━━ RECORD EXCERPTS
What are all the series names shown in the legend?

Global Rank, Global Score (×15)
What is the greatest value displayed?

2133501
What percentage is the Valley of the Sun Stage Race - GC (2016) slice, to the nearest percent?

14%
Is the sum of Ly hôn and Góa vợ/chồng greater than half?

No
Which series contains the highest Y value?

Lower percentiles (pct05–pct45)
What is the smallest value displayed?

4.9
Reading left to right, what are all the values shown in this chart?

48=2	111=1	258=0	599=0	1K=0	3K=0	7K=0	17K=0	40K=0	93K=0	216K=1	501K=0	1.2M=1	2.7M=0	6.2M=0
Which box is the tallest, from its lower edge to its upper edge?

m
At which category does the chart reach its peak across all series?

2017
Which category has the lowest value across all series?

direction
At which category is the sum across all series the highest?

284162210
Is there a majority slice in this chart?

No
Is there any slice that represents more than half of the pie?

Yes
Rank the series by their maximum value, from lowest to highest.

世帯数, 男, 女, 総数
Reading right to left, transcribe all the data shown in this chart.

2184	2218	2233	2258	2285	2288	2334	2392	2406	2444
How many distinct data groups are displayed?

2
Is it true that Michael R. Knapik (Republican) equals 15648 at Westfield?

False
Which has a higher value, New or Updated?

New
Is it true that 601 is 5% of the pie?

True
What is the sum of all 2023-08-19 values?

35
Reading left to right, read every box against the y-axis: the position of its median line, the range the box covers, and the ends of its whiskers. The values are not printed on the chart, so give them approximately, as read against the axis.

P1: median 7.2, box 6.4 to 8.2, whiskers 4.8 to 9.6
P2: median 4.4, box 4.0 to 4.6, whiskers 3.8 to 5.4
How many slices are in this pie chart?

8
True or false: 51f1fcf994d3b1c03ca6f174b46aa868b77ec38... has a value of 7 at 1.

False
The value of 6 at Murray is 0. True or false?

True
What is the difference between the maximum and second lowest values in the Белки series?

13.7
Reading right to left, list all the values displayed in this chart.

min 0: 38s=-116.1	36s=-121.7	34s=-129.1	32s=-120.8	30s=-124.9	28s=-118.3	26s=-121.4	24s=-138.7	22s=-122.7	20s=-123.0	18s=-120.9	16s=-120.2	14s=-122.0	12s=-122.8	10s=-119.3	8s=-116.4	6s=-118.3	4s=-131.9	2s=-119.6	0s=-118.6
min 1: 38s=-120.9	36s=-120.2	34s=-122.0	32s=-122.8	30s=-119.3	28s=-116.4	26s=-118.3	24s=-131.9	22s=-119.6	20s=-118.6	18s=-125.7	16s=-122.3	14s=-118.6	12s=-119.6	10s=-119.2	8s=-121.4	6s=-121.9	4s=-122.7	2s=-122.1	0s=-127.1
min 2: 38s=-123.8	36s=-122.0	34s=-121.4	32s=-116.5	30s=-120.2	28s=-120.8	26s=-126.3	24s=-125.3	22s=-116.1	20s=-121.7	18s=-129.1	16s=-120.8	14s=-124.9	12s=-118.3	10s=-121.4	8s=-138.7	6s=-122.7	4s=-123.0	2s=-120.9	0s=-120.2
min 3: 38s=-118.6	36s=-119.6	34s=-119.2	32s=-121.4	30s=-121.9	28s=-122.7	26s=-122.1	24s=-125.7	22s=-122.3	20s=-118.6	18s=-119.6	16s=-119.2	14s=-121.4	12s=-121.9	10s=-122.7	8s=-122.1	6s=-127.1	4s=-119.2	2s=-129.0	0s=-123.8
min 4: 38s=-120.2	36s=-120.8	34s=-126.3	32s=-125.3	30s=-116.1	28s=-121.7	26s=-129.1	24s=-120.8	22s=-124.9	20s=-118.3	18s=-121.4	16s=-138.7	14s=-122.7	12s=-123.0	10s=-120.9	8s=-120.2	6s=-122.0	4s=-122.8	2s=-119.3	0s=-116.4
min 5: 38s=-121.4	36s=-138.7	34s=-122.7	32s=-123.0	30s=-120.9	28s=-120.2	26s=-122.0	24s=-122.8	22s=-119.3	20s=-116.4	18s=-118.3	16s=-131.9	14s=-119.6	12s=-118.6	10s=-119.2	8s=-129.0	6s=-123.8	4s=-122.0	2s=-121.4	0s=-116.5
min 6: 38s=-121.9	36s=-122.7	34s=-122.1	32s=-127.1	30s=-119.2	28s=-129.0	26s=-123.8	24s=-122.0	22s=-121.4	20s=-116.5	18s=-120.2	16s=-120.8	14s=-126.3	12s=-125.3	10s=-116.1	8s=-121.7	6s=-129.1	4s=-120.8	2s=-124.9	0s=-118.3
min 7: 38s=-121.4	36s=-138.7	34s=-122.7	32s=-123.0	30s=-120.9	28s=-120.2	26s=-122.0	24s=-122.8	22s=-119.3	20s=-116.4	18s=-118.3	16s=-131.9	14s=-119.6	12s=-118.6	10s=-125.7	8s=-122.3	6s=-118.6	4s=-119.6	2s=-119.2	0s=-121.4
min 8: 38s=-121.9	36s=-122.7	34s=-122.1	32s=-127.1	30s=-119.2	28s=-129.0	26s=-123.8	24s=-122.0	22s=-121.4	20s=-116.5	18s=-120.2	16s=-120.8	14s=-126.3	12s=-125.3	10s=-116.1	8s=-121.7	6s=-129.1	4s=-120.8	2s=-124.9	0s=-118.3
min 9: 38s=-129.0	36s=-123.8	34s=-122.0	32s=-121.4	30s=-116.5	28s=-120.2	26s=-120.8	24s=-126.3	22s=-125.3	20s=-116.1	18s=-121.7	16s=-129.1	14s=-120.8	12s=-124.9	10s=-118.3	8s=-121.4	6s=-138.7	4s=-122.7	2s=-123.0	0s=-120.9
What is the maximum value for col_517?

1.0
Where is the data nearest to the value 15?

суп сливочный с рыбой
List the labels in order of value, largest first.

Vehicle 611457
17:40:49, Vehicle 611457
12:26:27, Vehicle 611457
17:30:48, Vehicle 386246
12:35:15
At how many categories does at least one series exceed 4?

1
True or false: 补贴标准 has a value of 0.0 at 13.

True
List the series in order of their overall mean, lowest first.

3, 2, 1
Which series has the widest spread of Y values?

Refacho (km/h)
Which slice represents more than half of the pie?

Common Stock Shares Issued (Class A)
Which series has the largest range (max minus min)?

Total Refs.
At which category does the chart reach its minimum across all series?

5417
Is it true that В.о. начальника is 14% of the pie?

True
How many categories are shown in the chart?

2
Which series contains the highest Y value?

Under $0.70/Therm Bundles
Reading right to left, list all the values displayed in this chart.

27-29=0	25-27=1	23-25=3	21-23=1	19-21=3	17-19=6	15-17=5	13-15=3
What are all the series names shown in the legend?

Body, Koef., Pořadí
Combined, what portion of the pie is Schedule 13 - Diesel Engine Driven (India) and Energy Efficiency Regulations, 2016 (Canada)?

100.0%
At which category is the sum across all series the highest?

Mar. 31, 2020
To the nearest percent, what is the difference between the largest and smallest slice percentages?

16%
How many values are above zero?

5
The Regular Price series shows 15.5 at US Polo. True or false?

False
━━━━
WHAT NEEDS TO BE DONE: Reproduce every one of the records above word for word, keeping each line as it is.

ANSWER TO THE EXERCISE:
What are all the series names shown in the legend?

Global Rank, Global Score (×15)
What is the greatest value displayed?

2133501
What percentage is the Valley of the Sun Stage Race - GC (2016) slice, to the nearest percent?

14%
Is the sum of Ly hôn and Góa vợ/chồng greater than half?

No
Which series contains the highest Y value?

Lower percentiles (pct05–pct45)
What is the smallest value displayed?

4.9
Reading left to right, what are all the values shown in this chart?

48=2	111=1	258=0	599=0	1K=0	3K=0	7K=0	17K=0	40K=0	93K=0	216K=1	501K=0	1.2M=1	2.7M=0	6.2M=0
Which box is the tallest, from its lower edge to its upper edge?

m
At which category does the chart reach its peak across all series?

2017
Which category has the lowest value across all series?

direction
At which category is the sum across all series the highest?

284162210
Is there a majority slice in this chart?

No
Is there any slice that represents more than half of the pie?

Yes
Rank the series by their maximum value, from lowest to highest.

世帯数, 男, 女, 総数
Reading right to left, transcribe all the data shown in this chart.

2184	2218	2233	2258	2285	2288	2334	2392	2406	2444
How many distinct data groups are displayed?

2
Is it true that Michael R. Knapik (Republican) equals 15648 at Westfield?

False
Which has a higher value, New or Updated?

New
Is it true that 601 is 5% of the pie?

True
What is the sum of all 2023-08-19 values?

35
Reading left to right, read every box against the y-axis: the position of its median line, the range the box covers, and the ends of its whiskers. The values are not printed on the chart, so give them approximately, as read against the axis.

P1: median 7.2, box 6.4 to 8.2, whiskers 4.8 to 9.6
P2: median 4.4, box 4.0 to 4.6, whiskers 3.8 to 5.4
How many slices are in this pie chart?

8
True or false: 51f1fcf994d3b1c03ca6f174b46aa868b77ec38... has a value of 7 at 1.

False
The value of 6 at Murray is 0. True or false?

True
What is the difference between the maximum and second lowest values in the Белки series?

13.7
Reading right to left, list all the values displayed in this chart.

min 0: 38s=-116.1	36s=-121.7	34s=-129.1	32s=-120.8	30s=-124.9	28s=-118.3	26s=-121.4	24s=-138.7	22s=-122.7	20s=-123.0	18s=-120.9	16s=-120.2	14s=-122.0	12s=-122.8	10s=-119.3	8s=-116.4	6s=-118.3	4s=-131.9	2s=-119.6	0s=-118.6
min 1: 38s=-120.9	36s=-120.2	34s=-122.0	32s=-122.8	30s=-119.3	28s=-116.4	26s=-118.3	24s=-131.9	22s=-119.6	20s=-118.6	18s=-125.7	16s=-122.3	14s=-118.6	12s=-119.6	10s=-119.2	8s=-121.4	6s=-121.9	4s=-122.7	2s=-122.1	0s=-127.1
min 2: 38s=-123.8	36s=-122.0	34s=-121.4	32s=-116.5	30s=-120.2	28s=-120.8	26s=-126.3	24s=-125.3	22s=-116.1	20s=-121.7	18s=-129.1	16s=-120.8	14s=-124.9	12s=-118.3	10s=-121.4	8s=-138.7	6s=-122.7	4s=-123.0	2s=-120.9	0s=-120.2
min 3: 38s=-118.6	36s=-119.6	34s=-119.2	32s=-121.4	30s=-121.9	28s=-122.7	26s=-122.1	24s=-125.7	22s=-122.3	20s=-118.6	18s=-119.6	16s=-119.2	14s=-121.4	12s=-121.9	10s=-122.7	8s=-122.1	6s=-127.1	4s=-119.2	2s=-129.0	0s=-123.8
min 4: 38s=-120.2	36s=-120.8	34s=-126.3	32s=-125.3	30s=-116.1	28s=-121.7	26s=-129.1	24s=-120.8	22s=-124.9	20s=-118.3	18s=-121.4	16s=-138.7	14s=-122.7	12s=-123.0	10s=-120.9	8s=-120.2	6s=-122.0	4s=-122.8	2s=-119.3	0s=-116.4
min 5: 38s=-121.4	36s=-138.7	34s=-122.7	32s=-123.0	30s=-120.9	28s=-120.2	26s=-122.0	24s=-122.8	22s=-119.3	20s=-116.4	18s=-118.3	16s=-131.9	14s=-119.6	12s=-118.6	10s=-119.2	8s=-129.0	6s=-123.8	4s=-122.0	2s=-121.4	0s=-116.5
min 6: 38s=-121.9	36s=-122.7	34s=-122.1	32s=-127.1	30s=-119.2	28s=-129.0	26s=-123.8	24s=-122.0	22s=-121.4	20s=-116.5	18s=-120.2	16s=-120.8	14s=-126.3	12s=-125.3	10s=-116.1	8s=-121.7	6s=-129.1	4s=-120.8	2s=-124.9	0s=-118.3
min 7: 38s=-121.4	36s=-138.7	34s=-122.7	32s=-123.0	30s=-120.9	28s=-120.2	26s=-122.0	24s=-122.8	22s=-119.3	20s=-116.4	18s=-118.3	16s=-131.9	14s=-119.6	12s=-118.6	10s=-125.7	8s=-122.3	6s=-118.6	4s=-119.6	2s=-119.2	0s=-121.4
min 8: 38s=-121.9	36s=-122.7	34s=-122.1	32s=-127.1	30s=-119.2	28s=-129.0	26s=-123.8	24s=-122.0	22s=-121.4	20s=-116.5	18s=-120.2	16s=-120.8	14s=-126.3	12s=-125.3	10s=-116.1	8s=-121.7	6s=-129.1	4s=-120.8	2s=-124.9	0s=-118.3
min 9: 38s=-129.0	36s=-123.8	34s=-122.0	32s=-121.4	30s=-116.5	28s=-120.2	26s=-120.8	24s=-126.3	22s=-125.3	20s=-116.1	18s=-121.7	16s=-129.1	14s=-120.8	12s=-124.9	10s=-118.3	8s=-121.4	6s=-138.7	4s=-122.7	2s=-123.0	0s=-120.9
What is the maximum value for col_517?

1.0
Where is the data nearest to the value 15?

суп сливочный с рыбой
List the labels in order of value, largest first.

Vehicle 611457
17:40:49, Vehicle 611457
12:26:27, Vehicle 611457
17:30:48, Vehicle 386246
12:35:15
At how many categories does at least one series exceed 4?

1
True or false: 补贴标准 has a value of 0.0 at 13.

True
List the series in order of their overall mean, lowest first.

3, 2, 1
Which series has the widest spread of Y values?

Refacho (km/h)
Which slice represents more than half of the pie?

Common Stock Shares Issued (Class A)
Which series has the largest range (max minus min)?

Total Refs.
At which category does the chart reach its minimum across all series?

5417
Is it true that В.о. начальника is 14% of the pie?

True
How many categories are shown in the chart?

2
Which series contains the highest Y value?

Under $0.70/Therm Bundles
Reading right to left, list all the values displayed in this chart.

27-29=0	25-27=1	23-25=3	21-23=1	19-21=3	17-19=6	15-17=5	13-15=3
What are all the series names shown in the legend?

Body, Koef., Pořadí
Combined, what portion of the pie is Schedule 13 - Diesel Engine Driven (India) and Energy Efficiency Regulations, 2016 (Canada)?

100.0%
At which category is the sum across all series the highest?

Mar. 31, 2020
To the nearest percent, what is the difference between the largest and smallest slice percentages?

16%
How many values are above zero?

5
The Regular Price series shows 15.5 at US Polo. True or false?

False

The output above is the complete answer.